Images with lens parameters
'''

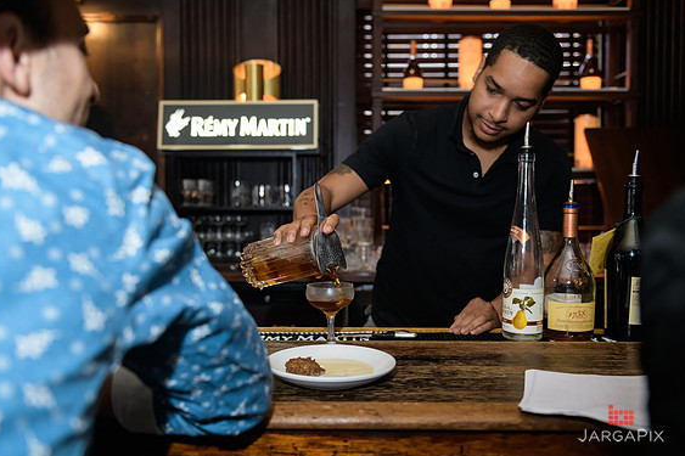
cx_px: 342
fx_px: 628
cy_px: 233
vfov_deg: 39.9
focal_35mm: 33
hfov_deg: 57.2
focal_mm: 32
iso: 1000
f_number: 3.2
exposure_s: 1/125
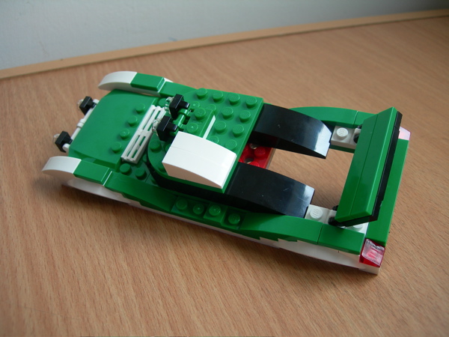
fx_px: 493
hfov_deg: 49.0
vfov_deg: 37.7
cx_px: 224
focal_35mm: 38
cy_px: 168
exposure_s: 1/19.1
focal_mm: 7.8
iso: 50
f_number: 2.8
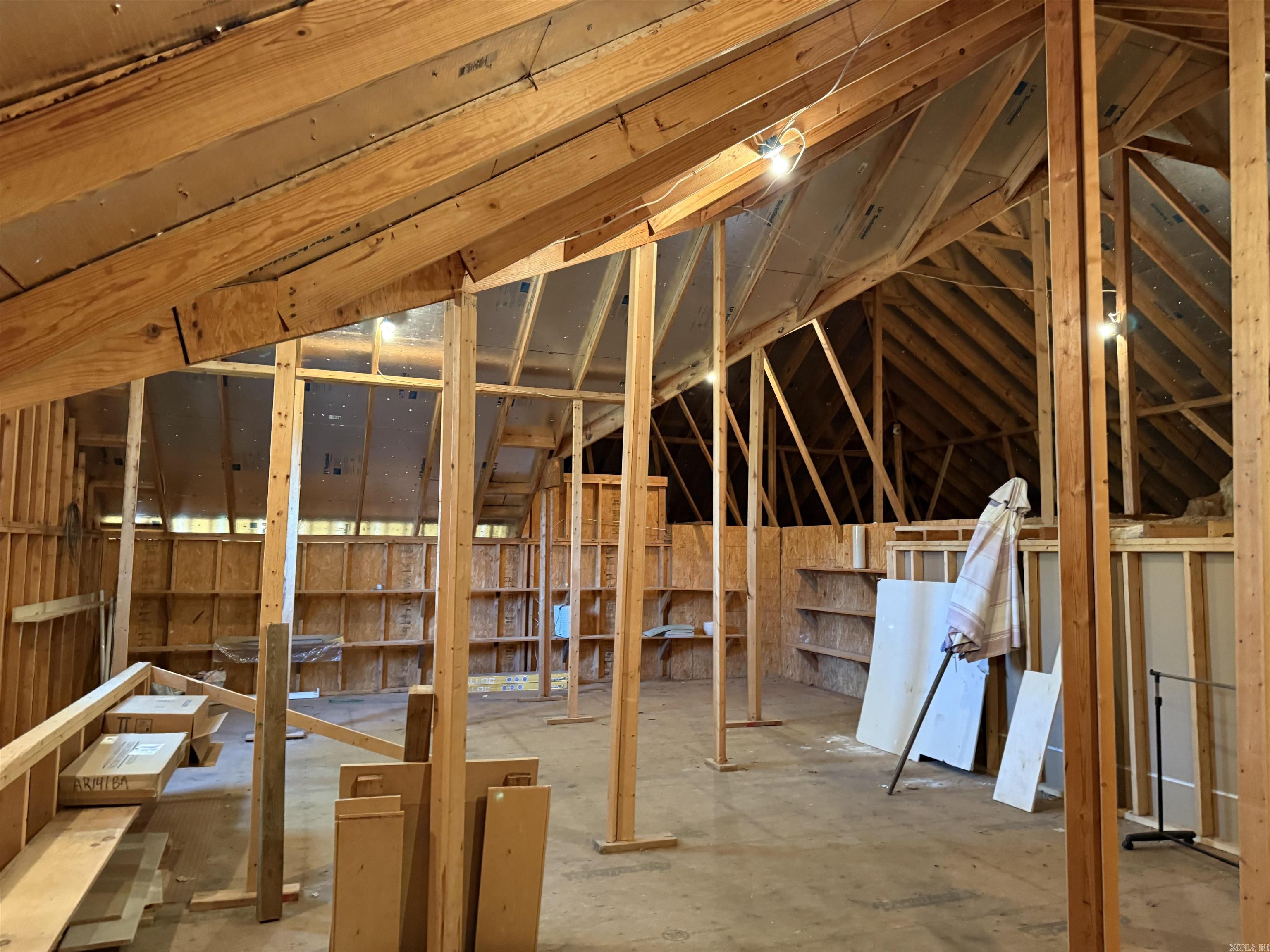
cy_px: 476
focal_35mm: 24
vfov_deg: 56.8
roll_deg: -0.7
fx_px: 881
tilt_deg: +5.6
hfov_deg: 71.6
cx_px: 635
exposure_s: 1/30
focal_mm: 6.76
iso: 800
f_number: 1.78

'''

• [Aim of the exercise]: If an entry contains an image, print the rest of that entry exactly and leave the image out.

• [Answer for the task]:
cx_px: 342
fx_px: 628
cy_px: 233
vfov_deg: 39.9
focal_35mm: 33
hfov_deg: 57.2
focal_mm: 32
iso: 1000
f_number: 3.2
exposure_s: 1/125
fx_px: 493
hfov_deg: 49.0
vfov_deg: 37.7
cx_px: 224
focal_35mm: 38
cy_px: 168
exposure_s: 1/19.1
focal_mm: 7.8
iso: 50
f_number: 2.8
cy_px: 476
focal_35mm: 24
vfov_deg: 56.8
roll_deg: -0.7
fx_px: 881
tilt_deg: +5.6
hfov_deg: 71.6
cx_px: 635
exposure_s: 1/30
focal_mm: 6.76
iso: 800
f_number: 1.78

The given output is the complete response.